Work instructions:
When a line in the entries below contains "półka", tally it; give the tally with nothing added.

Source data:

------------------------------------

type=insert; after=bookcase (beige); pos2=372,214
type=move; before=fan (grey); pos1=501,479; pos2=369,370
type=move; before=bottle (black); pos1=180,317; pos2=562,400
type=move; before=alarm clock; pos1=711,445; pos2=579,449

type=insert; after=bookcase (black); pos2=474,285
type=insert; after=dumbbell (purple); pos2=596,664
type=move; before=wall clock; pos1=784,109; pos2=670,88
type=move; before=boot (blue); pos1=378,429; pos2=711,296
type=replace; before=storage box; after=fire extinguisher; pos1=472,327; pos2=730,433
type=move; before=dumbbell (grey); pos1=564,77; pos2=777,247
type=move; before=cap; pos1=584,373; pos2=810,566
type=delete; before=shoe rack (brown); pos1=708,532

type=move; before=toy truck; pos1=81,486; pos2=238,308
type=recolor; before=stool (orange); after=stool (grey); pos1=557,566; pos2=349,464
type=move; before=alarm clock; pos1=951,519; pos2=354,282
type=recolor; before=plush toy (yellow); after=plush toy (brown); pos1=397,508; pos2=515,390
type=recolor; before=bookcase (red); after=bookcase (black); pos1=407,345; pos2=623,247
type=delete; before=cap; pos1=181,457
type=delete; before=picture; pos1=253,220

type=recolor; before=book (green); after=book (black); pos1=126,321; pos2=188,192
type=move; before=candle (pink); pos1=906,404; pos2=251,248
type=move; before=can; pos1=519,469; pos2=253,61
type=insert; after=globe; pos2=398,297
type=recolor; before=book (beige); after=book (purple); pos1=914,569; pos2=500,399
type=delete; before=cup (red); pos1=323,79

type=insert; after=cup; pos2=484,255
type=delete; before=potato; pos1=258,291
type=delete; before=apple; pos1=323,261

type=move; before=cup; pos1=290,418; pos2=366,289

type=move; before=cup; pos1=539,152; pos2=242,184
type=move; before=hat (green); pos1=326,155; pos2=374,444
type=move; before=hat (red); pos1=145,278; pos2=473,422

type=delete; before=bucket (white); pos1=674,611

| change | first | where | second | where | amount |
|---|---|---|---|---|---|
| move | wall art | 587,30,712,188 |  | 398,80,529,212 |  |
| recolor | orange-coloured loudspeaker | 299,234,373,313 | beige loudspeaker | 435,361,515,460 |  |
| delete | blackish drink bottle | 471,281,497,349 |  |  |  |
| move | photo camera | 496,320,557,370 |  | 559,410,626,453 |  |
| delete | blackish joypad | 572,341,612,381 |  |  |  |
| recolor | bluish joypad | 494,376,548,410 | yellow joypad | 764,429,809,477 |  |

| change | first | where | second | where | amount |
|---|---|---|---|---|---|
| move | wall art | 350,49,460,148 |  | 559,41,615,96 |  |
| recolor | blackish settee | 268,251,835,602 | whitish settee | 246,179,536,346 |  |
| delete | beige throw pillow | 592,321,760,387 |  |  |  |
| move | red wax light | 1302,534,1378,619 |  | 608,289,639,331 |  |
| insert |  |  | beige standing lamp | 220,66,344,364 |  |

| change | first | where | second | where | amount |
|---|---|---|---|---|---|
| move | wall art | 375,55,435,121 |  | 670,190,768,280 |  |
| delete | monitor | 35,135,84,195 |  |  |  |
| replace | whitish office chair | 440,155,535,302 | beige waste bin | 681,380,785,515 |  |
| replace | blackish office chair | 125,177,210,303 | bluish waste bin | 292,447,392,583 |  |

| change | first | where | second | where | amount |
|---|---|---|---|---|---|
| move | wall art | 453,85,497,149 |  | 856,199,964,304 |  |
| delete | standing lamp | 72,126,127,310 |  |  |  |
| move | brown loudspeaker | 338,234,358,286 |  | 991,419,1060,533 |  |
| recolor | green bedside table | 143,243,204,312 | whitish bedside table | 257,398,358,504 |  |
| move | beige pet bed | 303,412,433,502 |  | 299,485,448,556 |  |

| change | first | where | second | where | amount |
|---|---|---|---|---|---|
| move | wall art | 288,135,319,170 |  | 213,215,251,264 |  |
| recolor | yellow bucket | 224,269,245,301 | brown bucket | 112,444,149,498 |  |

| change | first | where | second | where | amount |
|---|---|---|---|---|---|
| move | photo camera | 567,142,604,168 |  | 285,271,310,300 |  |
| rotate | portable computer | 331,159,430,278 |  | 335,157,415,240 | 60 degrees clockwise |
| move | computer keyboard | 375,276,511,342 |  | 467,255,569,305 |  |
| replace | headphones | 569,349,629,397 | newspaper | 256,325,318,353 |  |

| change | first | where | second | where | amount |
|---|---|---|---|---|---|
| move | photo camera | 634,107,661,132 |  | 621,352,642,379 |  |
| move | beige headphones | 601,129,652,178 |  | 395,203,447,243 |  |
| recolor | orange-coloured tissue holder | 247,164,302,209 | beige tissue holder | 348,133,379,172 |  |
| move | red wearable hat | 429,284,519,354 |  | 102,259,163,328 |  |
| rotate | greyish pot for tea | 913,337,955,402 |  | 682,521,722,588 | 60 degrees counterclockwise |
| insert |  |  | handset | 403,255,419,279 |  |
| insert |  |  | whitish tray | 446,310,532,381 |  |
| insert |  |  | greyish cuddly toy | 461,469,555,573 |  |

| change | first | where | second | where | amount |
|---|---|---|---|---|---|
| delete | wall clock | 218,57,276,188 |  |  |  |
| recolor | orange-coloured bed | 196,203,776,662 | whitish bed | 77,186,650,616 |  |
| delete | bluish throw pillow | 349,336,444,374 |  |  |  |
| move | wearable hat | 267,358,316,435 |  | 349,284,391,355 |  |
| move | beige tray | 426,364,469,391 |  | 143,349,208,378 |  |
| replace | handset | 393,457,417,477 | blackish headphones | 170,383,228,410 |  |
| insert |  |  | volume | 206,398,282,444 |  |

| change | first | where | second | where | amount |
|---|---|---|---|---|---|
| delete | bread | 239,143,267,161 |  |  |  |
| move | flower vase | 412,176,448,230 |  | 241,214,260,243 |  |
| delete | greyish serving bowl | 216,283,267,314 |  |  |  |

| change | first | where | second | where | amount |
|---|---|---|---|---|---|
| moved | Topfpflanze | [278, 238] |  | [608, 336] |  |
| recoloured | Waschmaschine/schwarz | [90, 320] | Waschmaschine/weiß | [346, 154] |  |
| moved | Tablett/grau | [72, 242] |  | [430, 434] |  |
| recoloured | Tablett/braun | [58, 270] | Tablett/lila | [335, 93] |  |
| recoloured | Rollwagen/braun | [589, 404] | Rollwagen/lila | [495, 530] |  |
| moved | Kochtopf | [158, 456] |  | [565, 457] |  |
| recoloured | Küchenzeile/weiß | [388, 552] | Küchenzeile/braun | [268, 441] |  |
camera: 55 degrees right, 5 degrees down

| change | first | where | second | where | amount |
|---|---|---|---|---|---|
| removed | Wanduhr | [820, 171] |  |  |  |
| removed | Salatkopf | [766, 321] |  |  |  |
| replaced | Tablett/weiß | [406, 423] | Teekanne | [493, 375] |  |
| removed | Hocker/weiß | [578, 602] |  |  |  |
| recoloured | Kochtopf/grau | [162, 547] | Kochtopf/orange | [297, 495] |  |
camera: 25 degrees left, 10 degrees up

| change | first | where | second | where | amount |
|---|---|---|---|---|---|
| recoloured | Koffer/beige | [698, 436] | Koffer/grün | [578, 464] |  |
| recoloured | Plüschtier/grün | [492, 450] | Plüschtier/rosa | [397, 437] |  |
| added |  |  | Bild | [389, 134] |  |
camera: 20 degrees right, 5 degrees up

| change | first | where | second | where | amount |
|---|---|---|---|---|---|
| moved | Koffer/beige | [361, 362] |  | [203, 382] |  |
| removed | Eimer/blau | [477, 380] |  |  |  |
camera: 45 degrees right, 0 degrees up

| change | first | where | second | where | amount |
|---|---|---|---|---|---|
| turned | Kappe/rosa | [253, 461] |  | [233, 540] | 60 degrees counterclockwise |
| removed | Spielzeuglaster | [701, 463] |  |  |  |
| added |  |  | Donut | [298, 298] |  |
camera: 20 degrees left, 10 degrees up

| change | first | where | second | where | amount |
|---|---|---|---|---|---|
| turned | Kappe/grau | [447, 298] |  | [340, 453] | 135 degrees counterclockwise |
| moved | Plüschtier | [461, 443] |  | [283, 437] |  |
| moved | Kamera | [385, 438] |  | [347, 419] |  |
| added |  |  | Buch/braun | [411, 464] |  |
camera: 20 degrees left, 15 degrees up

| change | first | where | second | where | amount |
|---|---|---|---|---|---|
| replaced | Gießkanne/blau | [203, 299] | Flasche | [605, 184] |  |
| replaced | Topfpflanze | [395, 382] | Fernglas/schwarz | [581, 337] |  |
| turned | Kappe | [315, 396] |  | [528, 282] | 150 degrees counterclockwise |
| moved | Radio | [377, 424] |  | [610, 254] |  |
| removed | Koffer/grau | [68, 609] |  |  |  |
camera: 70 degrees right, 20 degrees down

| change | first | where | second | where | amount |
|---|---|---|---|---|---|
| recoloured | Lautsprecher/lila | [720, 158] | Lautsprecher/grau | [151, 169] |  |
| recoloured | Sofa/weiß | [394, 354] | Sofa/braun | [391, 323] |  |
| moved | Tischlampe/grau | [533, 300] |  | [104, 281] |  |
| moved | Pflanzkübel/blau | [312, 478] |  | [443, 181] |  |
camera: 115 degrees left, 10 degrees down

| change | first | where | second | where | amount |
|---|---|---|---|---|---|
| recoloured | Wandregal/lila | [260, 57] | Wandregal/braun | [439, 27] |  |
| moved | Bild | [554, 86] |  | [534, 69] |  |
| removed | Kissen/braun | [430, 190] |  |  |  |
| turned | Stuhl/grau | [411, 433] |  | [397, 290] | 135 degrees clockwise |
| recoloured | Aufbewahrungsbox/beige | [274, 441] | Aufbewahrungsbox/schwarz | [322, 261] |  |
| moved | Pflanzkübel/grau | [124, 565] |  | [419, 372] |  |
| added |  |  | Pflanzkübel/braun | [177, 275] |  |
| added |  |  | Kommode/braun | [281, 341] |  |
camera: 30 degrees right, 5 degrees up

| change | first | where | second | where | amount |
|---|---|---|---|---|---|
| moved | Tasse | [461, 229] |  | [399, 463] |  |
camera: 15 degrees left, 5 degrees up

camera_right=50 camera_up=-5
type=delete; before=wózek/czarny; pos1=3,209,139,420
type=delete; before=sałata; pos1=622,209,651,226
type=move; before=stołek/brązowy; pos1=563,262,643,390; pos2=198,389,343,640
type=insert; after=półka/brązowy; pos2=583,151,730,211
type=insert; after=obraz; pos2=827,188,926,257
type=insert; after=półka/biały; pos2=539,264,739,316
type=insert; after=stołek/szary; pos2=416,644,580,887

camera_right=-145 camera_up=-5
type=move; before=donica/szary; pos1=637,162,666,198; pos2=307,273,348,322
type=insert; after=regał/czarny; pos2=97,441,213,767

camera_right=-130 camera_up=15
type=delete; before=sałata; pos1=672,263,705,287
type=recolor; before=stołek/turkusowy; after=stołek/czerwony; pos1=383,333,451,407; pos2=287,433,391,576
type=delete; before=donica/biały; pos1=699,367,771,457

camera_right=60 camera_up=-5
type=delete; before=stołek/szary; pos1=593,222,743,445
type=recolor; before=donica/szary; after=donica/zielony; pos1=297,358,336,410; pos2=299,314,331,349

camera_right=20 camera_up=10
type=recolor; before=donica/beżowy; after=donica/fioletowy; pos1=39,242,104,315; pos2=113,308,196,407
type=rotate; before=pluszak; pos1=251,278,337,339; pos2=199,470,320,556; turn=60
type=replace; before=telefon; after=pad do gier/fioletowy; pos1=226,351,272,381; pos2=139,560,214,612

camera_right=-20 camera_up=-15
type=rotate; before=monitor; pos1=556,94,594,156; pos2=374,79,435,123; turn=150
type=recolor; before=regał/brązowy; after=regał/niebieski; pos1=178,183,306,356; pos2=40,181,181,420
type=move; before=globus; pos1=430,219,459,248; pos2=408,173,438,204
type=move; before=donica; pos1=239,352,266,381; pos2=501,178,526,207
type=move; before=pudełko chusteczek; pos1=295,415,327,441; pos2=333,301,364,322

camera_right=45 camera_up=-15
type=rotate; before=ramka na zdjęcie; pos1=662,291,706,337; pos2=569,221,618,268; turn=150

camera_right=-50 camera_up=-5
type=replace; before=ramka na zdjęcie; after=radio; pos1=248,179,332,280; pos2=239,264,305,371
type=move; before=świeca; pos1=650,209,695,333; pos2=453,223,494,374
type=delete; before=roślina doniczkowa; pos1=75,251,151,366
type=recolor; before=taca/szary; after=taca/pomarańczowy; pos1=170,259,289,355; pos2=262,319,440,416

------------------------------------

Response to the task:
2